◆ Challenge ◆
Reproduce, character for character, the lines below from the line containing "pose: elev=185.1 azim=175.0" to the line containing "Dot at: (318, 263)", including both of those lines and no others.
========
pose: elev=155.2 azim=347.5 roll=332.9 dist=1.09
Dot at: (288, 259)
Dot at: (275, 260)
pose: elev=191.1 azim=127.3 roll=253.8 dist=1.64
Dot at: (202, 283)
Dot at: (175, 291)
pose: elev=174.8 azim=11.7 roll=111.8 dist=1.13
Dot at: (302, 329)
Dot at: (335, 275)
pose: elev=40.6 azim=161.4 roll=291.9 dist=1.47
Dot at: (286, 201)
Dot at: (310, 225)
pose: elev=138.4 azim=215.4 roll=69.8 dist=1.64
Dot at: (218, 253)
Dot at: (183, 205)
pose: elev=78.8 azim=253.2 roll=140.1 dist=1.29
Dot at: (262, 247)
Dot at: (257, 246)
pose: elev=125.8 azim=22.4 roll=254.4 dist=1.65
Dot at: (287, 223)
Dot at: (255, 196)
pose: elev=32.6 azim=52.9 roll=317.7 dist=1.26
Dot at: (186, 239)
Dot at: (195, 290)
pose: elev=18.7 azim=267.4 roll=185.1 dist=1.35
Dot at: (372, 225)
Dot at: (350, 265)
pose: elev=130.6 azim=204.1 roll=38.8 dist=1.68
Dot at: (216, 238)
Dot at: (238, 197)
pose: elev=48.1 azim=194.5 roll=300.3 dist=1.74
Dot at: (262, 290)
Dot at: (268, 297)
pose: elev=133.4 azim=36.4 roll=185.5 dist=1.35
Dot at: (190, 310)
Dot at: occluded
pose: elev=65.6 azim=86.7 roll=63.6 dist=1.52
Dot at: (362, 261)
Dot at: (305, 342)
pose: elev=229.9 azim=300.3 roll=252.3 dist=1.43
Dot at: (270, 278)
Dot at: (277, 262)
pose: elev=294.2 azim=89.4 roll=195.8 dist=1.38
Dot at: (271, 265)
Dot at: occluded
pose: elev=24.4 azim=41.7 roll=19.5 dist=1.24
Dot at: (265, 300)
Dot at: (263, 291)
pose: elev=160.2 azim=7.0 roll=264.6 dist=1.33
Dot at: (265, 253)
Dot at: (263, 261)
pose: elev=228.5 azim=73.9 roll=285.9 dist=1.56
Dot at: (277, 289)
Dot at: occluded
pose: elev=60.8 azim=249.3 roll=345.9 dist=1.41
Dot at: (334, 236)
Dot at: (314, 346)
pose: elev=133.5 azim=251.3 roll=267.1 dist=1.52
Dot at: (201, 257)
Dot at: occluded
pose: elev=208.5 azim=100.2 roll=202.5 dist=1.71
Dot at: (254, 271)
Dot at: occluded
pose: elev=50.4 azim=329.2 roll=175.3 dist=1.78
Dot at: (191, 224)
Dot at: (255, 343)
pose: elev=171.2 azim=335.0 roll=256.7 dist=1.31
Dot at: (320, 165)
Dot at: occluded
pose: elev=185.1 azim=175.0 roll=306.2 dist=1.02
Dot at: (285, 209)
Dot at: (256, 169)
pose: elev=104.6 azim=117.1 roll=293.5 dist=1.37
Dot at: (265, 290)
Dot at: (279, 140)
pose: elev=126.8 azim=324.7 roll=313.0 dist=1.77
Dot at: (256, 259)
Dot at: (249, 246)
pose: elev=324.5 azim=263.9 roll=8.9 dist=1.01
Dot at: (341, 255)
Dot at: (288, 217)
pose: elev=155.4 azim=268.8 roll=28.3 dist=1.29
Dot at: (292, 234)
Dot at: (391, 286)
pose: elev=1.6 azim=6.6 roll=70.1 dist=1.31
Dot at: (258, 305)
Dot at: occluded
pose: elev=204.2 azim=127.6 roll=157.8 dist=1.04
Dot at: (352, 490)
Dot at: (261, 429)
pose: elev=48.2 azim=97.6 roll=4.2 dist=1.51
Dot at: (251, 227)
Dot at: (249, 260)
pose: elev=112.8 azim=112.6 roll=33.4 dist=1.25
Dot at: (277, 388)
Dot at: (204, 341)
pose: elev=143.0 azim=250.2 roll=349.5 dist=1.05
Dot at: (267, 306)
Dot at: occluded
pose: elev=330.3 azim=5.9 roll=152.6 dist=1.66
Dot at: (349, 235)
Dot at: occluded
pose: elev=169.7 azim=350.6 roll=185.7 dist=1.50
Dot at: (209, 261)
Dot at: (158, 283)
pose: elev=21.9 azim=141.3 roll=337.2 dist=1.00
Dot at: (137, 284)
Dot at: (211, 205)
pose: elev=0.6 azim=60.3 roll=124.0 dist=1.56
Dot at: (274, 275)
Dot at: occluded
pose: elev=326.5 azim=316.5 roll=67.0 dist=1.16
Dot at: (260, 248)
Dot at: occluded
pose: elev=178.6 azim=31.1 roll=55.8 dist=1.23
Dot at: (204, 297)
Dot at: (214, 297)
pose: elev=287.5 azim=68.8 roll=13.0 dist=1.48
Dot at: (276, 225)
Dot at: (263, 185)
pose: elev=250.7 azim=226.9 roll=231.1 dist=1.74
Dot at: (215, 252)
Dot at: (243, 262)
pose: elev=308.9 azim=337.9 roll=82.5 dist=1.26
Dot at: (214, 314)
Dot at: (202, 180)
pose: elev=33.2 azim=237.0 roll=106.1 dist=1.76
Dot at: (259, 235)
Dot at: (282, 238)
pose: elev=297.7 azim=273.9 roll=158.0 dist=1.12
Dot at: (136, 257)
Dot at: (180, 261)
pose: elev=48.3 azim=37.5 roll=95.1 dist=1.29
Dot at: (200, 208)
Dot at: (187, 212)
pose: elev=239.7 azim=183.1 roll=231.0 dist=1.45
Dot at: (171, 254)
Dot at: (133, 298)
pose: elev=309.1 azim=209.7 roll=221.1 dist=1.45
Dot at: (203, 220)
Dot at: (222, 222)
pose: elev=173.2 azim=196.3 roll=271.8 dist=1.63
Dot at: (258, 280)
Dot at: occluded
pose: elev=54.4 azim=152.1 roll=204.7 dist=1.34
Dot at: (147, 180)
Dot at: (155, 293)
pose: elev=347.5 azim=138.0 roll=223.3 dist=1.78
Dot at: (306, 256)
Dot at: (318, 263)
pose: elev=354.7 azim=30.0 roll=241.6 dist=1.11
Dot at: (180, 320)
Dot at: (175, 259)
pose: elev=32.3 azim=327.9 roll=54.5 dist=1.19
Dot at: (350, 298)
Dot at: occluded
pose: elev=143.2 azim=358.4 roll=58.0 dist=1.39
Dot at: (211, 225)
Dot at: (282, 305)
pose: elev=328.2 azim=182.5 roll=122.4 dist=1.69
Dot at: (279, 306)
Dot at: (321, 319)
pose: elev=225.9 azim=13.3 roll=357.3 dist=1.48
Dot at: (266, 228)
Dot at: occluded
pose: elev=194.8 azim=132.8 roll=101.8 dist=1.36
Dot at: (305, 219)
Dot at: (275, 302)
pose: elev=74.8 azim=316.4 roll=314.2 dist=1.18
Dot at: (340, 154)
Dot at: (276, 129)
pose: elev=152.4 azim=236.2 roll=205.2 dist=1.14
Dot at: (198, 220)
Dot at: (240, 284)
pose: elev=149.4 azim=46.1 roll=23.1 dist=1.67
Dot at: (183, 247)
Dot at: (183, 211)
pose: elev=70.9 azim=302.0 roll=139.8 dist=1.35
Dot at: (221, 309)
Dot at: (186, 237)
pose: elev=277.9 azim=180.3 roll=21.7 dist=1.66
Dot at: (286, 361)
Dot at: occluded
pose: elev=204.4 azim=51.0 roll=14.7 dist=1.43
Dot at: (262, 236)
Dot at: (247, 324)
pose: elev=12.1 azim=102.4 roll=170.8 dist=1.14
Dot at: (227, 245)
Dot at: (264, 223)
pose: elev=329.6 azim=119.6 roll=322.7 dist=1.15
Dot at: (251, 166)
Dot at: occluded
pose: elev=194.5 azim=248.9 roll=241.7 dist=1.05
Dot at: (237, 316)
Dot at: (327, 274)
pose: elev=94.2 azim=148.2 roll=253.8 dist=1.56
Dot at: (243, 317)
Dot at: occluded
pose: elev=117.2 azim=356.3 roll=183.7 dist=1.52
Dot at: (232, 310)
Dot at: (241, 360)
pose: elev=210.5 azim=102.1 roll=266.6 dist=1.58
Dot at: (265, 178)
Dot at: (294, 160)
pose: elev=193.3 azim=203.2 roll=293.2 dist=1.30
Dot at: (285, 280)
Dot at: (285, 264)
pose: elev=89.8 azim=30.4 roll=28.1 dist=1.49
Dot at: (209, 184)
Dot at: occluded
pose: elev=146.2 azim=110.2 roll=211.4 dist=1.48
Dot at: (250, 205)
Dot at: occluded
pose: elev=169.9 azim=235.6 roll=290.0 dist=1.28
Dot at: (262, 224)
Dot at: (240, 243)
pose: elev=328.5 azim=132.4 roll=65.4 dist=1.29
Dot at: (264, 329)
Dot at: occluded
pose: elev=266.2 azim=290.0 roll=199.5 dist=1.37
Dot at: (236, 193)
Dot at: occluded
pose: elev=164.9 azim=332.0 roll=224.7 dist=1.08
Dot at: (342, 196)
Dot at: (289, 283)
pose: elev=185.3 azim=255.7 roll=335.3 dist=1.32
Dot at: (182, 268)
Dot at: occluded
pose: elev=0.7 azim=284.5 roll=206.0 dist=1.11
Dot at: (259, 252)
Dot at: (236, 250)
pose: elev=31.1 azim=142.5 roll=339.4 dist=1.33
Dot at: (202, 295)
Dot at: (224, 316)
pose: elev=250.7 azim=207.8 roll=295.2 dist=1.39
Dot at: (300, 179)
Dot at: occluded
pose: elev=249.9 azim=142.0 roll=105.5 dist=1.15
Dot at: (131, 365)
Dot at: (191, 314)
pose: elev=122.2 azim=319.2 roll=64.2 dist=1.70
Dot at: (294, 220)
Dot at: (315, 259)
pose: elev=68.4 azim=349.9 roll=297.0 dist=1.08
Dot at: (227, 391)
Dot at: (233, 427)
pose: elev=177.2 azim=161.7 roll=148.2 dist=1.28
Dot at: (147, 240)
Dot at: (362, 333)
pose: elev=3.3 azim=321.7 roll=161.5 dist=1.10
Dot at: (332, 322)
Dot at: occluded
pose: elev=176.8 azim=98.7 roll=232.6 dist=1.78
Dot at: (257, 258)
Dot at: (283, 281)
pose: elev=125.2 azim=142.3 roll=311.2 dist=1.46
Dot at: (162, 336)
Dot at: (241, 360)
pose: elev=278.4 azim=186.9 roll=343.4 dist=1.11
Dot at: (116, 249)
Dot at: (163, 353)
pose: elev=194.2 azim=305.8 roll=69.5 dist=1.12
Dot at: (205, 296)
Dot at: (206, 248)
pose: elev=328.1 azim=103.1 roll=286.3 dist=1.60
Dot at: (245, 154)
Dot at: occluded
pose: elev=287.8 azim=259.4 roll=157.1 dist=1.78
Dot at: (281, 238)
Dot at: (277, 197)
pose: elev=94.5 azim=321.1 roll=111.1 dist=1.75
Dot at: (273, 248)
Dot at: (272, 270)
========
◆ Output ◆
pose: elev=185.1 azim=175.0 roll=306.2 dist=1.02
Dot at: (285, 209)
Dot at: (256, 169)
pose: elev=104.6 azim=117.1 roll=293.5 dist=1.37
Dot at: (265, 290)
Dot at: (279, 140)
pose: elev=126.8 azim=324.7 roll=313.0 dist=1.77
Dot at: (256, 259)
Dot at: (249, 246)
pose: elev=324.5 azim=263.9 roll=8.9 dist=1.01
Dot at: (341, 255)
Dot at: (288, 217)
pose: elev=155.4 azim=268.8 roll=28.3 dist=1.29
Dot at: (292, 234)
Dot at: (391, 286)
pose: elev=1.6 azim=6.6 roll=70.1 dist=1.31
Dot at: (258, 305)
Dot at: occluded
pose: elev=204.2 azim=127.6 roll=157.8 dist=1.04
Dot at: (352, 490)
Dot at: (261, 429)
pose: elev=48.2 azim=97.6 roll=4.2 dist=1.51
Dot at: (251, 227)
Dot at: (249, 260)
pose: elev=112.8 azim=112.6 roll=33.4 dist=1.25
Dot at: (277, 388)
Dot at: (204, 341)
pose: elev=143.0 azim=250.2 roll=349.5 dist=1.05
Dot at: (267, 306)
Dot at: occluded
pose: elev=330.3 azim=5.9 roll=152.6 dist=1.66
Dot at: (349, 235)
Dot at: occluded
pose: elev=169.7 azim=350.6 roll=185.7 dist=1.50
Dot at: (209, 261)
Dot at: (158, 283)
pose: elev=21.9 azim=141.3 roll=337.2 dist=1.00
Dot at: (137, 284)
Dot at: (211, 205)
pose: elev=0.6 azim=60.3 roll=124.0 dist=1.56
Dot at: (274, 275)
Dot at: occluded
pose: elev=326.5 azim=316.5 roll=67.0 dist=1.16
Dot at: (260, 248)
Dot at: occluded
pose: elev=178.6 azim=31.1 roll=55.8 dist=1.23
Dot at: (204, 297)
Dot at: (214, 297)
pose: elev=287.5 azim=68.8 roll=13.0 dist=1.48
Dot at: (276, 225)
Dot at: (263, 185)
pose: elev=250.7 azim=226.9 roll=231.1 dist=1.74
Dot at: (215, 252)
Dot at: (243, 262)
pose: elev=308.9 azim=337.9 roll=82.5 dist=1.26
Dot at: (214, 314)
Dot at: (202, 180)
pose: elev=33.2 azim=237.0 roll=106.1 dist=1.76
Dot at: (259, 235)
Dot at: (282, 238)
pose: elev=297.7 azim=273.9 roll=158.0 dist=1.12
Dot at: (136, 257)
Dot at: (180, 261)
pose: elev=48.3 azim=37.5 roll=95.1 dist=1.29
Dot at: (200, 208)
Dot at: (187, 212)
pose: elev=239.7 azim=183.1 roll=231.0 dist=1.45
Dot at: (171, 254)
Dot at: (133, 298)
pose: elev=309.1 azim=209.7 roll=221.1 dist=1.45
Dot at: (203, 220)
Dot at: (222, 222)
pose: elev=173.2 azim=196.3 roll=271.8 dist=1.63
Dot at: (258, 280)
Dot at: occluded
pose: elev=54.4 azim=152.1 roll=204.7 dist=1.34
Dot at: (147, 180)
Dot at: (155, 293)
pose: elev=347.5 azim=138.0 roll=223.3 dist=1.78
Dot at: (306, 256)
Dot at: (318, 263)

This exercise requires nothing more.